Fly-by-Night
Réalisé par Robert Siodmak (1941)
| Durée | 74 minutes |
| Sortie | 30/11/1941 |
| Note | 6/10 |
Par une nuit d’orage, Taylor, l’assistant du célèbre chimiste professeur Langner, s’évade d’un sanatorium où il avait été retenu, parce qu’il en savait trop sur le G-32, la nouvelle invention du scientifique. Sur la route, il prend en otage le docteur Geoffrey Burton, un interne dont la voiture était tombée en panne, et le suit jusque dans sa chambre d’hôtel. Une fois mis au courant de l’histoire abracadabrante du fugitif, Burton a du mal à le croire, mais Taylor meurt assassiné avant que le médecin ne puisse y voir plus clair. Confondu sur place par la police et par conséquent soupçonné du meurtre, Burton doit à son tour prendre la fuite. Il se réfugie dans la chambre de la belle Pat Lindsey, qu’il oblige de le suivre, afin de prouver son innocence et de dévoiler le secret du mystérieux G-32.
La critique
Par Tootpadu 24/05/2010
L’établissement d’un ton sombre et menaçant ne dure en effet que le temps de camper le décor et les enjeux rudimentaires de l’intrigue. Une fois que le vaillant protagoniste devra s’en sortir seul face à la meute des policiers méfiants et des hommes de main violents, il aura un humour plutôt bon enfant comme principal allié. L’intrigue policière passe alors à l’arrière-plan, au profit des chamailleries entre le héros et sa compagne d'infortune. Grâce au charme des deux têtes d’affiche, Nancy Kelly et Richard Carlson, ce détournement scénaristique se déroule dans les meilleures conditions et confère une légèreté au récit, qui rapproche ce film plus de l’esprit joyeusement aventurier de La Mort aux trousses d’Alfred Hitchcock que des pamphlets de propagande à l’ennemi clairement désigné, qui allaient abonder dès l’entrée en guerre des Etats-Unis. Ici, le devoir patriotique se limite encore, ironiquement, à quelques sous-vêtements bien dans l’air du temps, que Pat refuse catégoriquement. Quant au méchant dans l’histoire, il arbore certes un accent aux tonalités clairement germaniques. Mais les victimes dans cette sombre affaire sans conséquences font de même, ce qui en dit sans doute plus long sur le coup de pouce que le réalisateur a voulu donner à ses compatriotes déracinés, ainsi que sur sa prédilection notable pour les personnages aux accents faussement révélateurs, comme par exemple la Française dans Fin de saison ou la réfugiée tragiquement enceinte dans Les Rats, que sur des tendances anti-nazi précoces.

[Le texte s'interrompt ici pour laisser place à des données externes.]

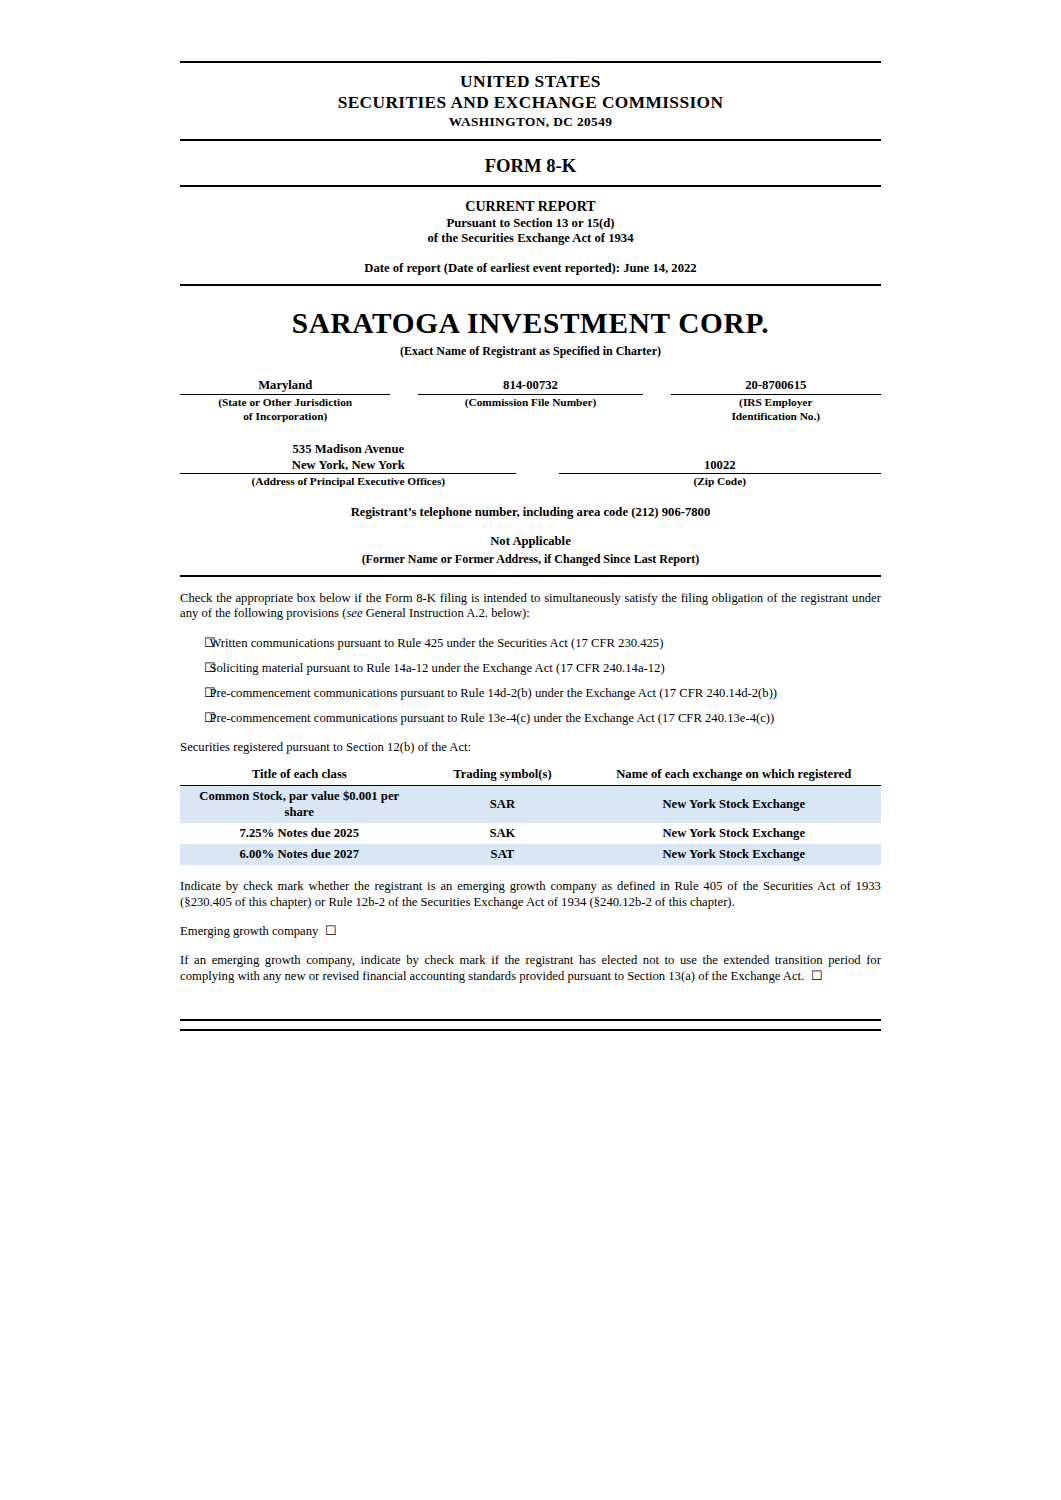UNITED STATES
SECURITIES AND EXCHANGE COMMISSION
WASHINGTON, DC 20549
FORM 8-K
CURRENT REPORT
Pursuant to Section 13 or 15(d)
of the Securities Exchange Act of 1934
Date of report (Date of earliest event reported): June 14, 2022
SARATOGA INVESTMENT CORP.
(Exact Name of Registrant as Specified in Charter)
| Maryland | | 814-00732 | | 20-8700615 |
| (State or Other Jurisdiction | | (Commission File Number) | | (IRS Employer |
| of Incorporation) | | | | Identification No.) |
| 535 Madison Avenue | | |
| New York, New York | | 10022 |
| (Address of Principal Executive Offices) | | (Zip Code) |
Registrant’s telephone number, including area code (212) 906-7800
Not Applicable
(Former Name or Former Address, if Changed Since Last Report)
Check the appropriate box below if the Form 8-K filing is intended to simultaneously satisfy the filing obligation of the registrant under any of the following provisions (see General Instruction A.2. below):
☐
Written communications pursuant to Rule 425 under the Securities Act (17 CFR 230.425)
☐
Soliciting material pursuant to Rule 14a-12 under the Exchange Act (17 CFR 240.14a-12)
☐
Pre-commencement communications pursuant to Rule 14d-2(b) under the Exchange Act (17 CFR 240.14d-2(b))
☐
Pre-commencement communications pursuant to Rule 13e-4(c) under the Exchange Act (17 CFR 240.13e-4(c))
Securities registered pursuant to Section 12(b) of the Act:
| Title of each class | Trading symbol(s) | Name of each exchange on which registered |
| --- | --- | --- |
| Common Stock, par value $0.001 per share | SAR | New York Stock Exchange |
| 7.25% Notes due 2025 | SAK | New York Stock Exchange |
| 6.00% Notes due 2027 | SAT | New York Stock Exchange |
Indicate by check mark whether the registrant is an emerging growth company as defined in Rule 405 of the Securities Act of 1933 (§230.405 of this chapter) or Rule 12b-2 of the Securities Exchange Act of 1934 (§240.12b-2 of this chapter).
Emerging growth company ☐
If an emerging growth company, indicate by check mark if the registrant has elected not to use the extended transition period for complying with any new or revised financial accounting standards provided pursuant to Section 13(a) of the Exchange Act. ☐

Le divertissement sans arrière-pensée prime en effet dans Fly-by-night, où un mariage à l’improviste ou la brûlure involontaire d’un mégot font plus pour faire avancer l’action que le dispositif de base, qui avait déclenché cette chasse à l’homme guère haletante. D’un point de vue générique, on pourrait donc considérer ce film comme impur, puisqu’il tente sans cesse le grand écart entre la comédie romantique et le thriller d’espionnage. Ce serait par contre prendre trop au sérieux un film de commande exécuté avec beaucoup d’adresse, dont la durée assez courte ne connaît pas le moindre temps mort, grâce à cette juxtaposition astucieuse d’influences. C’est du cinéma d’évasion de premier ordre, fait par un réalisateur qui transmettait peut-être à travers ce film son soulagement d’avoir échappé in extremis - et pas aussi gaiement que le héros dans un pétrin semblable - à ses persécuteurs nazis.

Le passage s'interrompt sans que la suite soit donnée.